The second question is about the Victims’ Commissioner. That is obviously a welcome step. Is there any other element where you think the Victims’ Commissioner should get more responsibilities? They have to report annually and will have to take into account. Should they have broader powers, maybe to look at family courts and give a viewpoint? You mentioned that earlier. Do you think the Bill goes far enough?

My third question is about sentencing hearings. There are obviously going to be differences between where someone who is sentenced for affray or a violent offence and where it is a sexual offence. Are there nuances with the victims? Do some victims not want to see the offender in the courtroom? Should that be a mitigating circumstance in all cases for them not to appear? For instance, you mentioned a case example of harassment. In that case, should we give more focus to the courts to say, “You should not actually be attending this court hearing”? That would be almost a reversal of this policy, so that we are putting the victim before the requirement, if that makes sense.

Andrea Simon: With the unduly lenient sentencing scheme, it is both things. It is certainly a communications issue. We do know of victims and survivors who realise only at the last minute that they are eligible, so they have run out of time, and it has been a desperate dash to get an application in. We should end that because it is not serving anybody. There is the point about extending it, but it is not an either/or; it is also about the communications, the length of time, and letting people know that this exists.

I was part of a sentencing review panel, and a lot of evidence came through about the complete confusion that victims find themselves in when it comes to trying to get information. There is not one source; there are many different places where information can be fed through. You are often trying to fight to find somebody who will be able to help you. It is very inconsistent and patchy currently. There is a lot of strength to the sentencing review’s call to review all the communication channels and look at how we can best streamline them and how they are most effective for victims and survivors.

There is also a wider public education piece about what is going on with sentencing. I would not say that most members of the public are that well informed, because where would they get that information? It is only once you are in the system that you start to realise how complicated it can be to get the information that you need. We have to marry that with being able to tailor the needs of individual victims. There is no homogeneous victim group. Different victims will want to know information, but the offer should be there, and we should empower victims as much as we possibly can within the process.

Very quickly, I definitely support the extension and expansion of Victims’ Commissioner’s powers. I would potentially question how the Victims’ Commissioner will be able to work on systemic issues with the current level of resourcing that is committed. There is not necessarily a proportionate increase in the resourcing for the commissioner to be able to take on individual cases and look at systemic issues as well. We need to be clear about managing expectations, and potentially about what the expansion of the Victims’ Commissioner’s role can deliver.

Suky Bhaker: I very much agree with Andrea on the sentencing. As mentioned, there is an education piece there. Victims are not aware, or are made aware far too late in comparison with offenders’ rights. There is merit to increasing the timeframe as well.
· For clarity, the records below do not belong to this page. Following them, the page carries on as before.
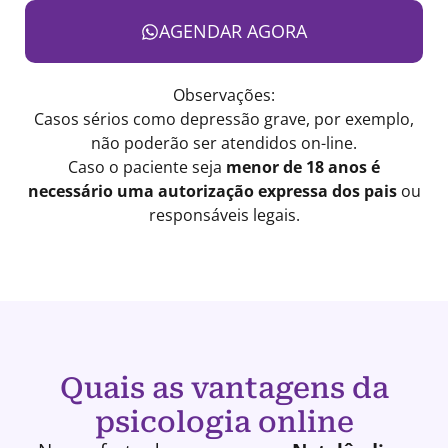
AGENDAR AGORA
Observações:
Casos sérios como depressão grave, por exemplo,
não poderão ser atendidos on-line.
Caso o paciente seja
menor de 18 anos é
necessário uma autorização expressa dos pais
ou
responsáveis legais.
Quais as vantagens da
psicologia online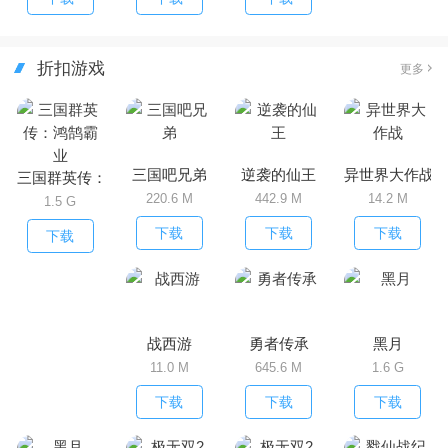
折扣游戏
更多
三国吧兄弟
逆袭的仙王
异世界大作战
三国群英传：鸿鹄霸业
220.6 M
442.9 M
14.2 M
1.5 G
下载
下载
下载
下载
战西游
勇者传承
黑月
11.0 M
645.6 M
1.6 G
下载
下载
下载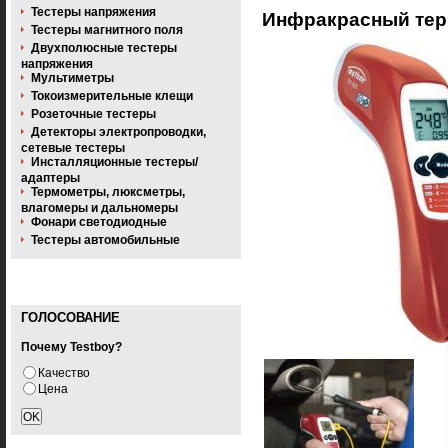
Тестеры напряжения
Инфракрасный тер
Тестеры магнитного поля
Двухполюсные тестеры
напряжения
Мультиметры
Токоизмерительные клещи
Розеточные тестеры
Детекторы электропроводки,
сетевые тестеры
Инсталляционные тестеры/
адаптеры
Термометры, люксметры,
влагомеры и дальномеры
Фонари светодиодные
Тестеры автомобильные
ГОЛОСОВАНИЕ
Почему Testboy?
Качество
Цена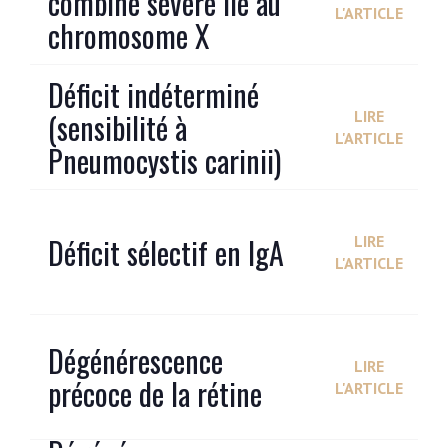
combiné sévère lié au
L'ARTICLE
chromosome X
Déficit indéterminé
(sensibilité à
LIRE
L'ARTICLE
Pneumocystis carinii)
Déficit sélectif en IgA
LIRE
L'ARTICLE
Dégénérescence
LIRE
précoce de la rétine
L'ARTICLE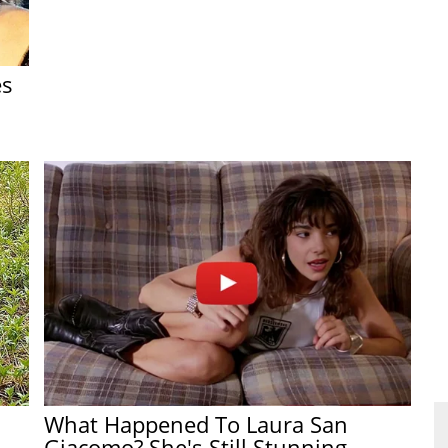
es
What Happened To Laura San
Giacomo? She's Still Stunning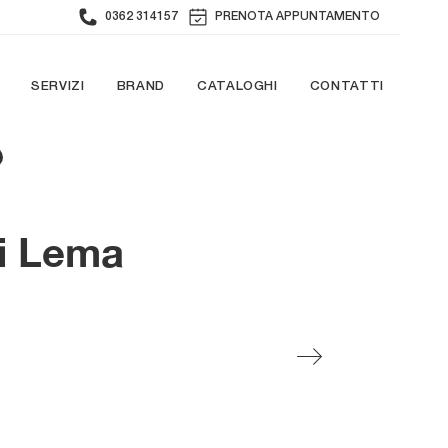
0362 314157
PRENOTA APPUNTAMENTO
SERVIZI
BRAND
CATALOGHI
CONTATTI
di Lema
We welcome the expansion of the Victims’ Commissioner’s powers, particularly in relation to the victims code. Less than a third of victims are aware of their rights under the victims code. That is corroborated by service users at the Suzy Lamplugh Trust. It is pivotal for that information —that education piece—to be there and for it to be monitored for greater accountability and transparency.

I think the provisions can go further. We have spoken a lot about family courts, which is absolutely right. We need to consider that part of the Bill, and, I would argue, civil courts. We see stalkers using civil courts as a legitimate means to continue stalking their victims through vexatious claims. Often, they have no recourse to justice when a criminal investigation is ongoing at the same time. We think that needs to be better explored in the Bill.

Farah Nazeer: On lenient sentencing, there is no silver bullet. It is probably threefold. First, it is awareness and education, as you rightly say. Secondly, it is time. Thirdly, it is support: support to understand what the process looks like, to go through it and to hold your nerve. It is all that emotional support that sits around it. There is a threefold set of interventions that needs to happen.

I would absolutely welcome the expansion of the Victims’ Commissioner’s role to look at family courts and what happens within that setting, but that will be possible only if the office is resourced to meet the requirements and the ambitions set out in the Bill. That comes back to the resourcing question.

On perpetrators being in court for sentencing, if you start off with a victim-centred approach, that is a good way to be led—what does the victim feel? There will invariably be crime types, such as the crime types that we work with involving women who have experienced male violence of some description—VAWG—where there should be some form of directive that alerts courts to the fact that they really do need to check in. They need to ask the questions. We know that, even where there is guidance, practice directions and training, it does not always manifest in the everyday practice of courts. I think a really important part is thinking about what monitoring there might be, as well as the robust mechanisms that you might be able to put in place to ensure that this actually happens and meets the ambitions, so that there is ultimately some form of accountability framework.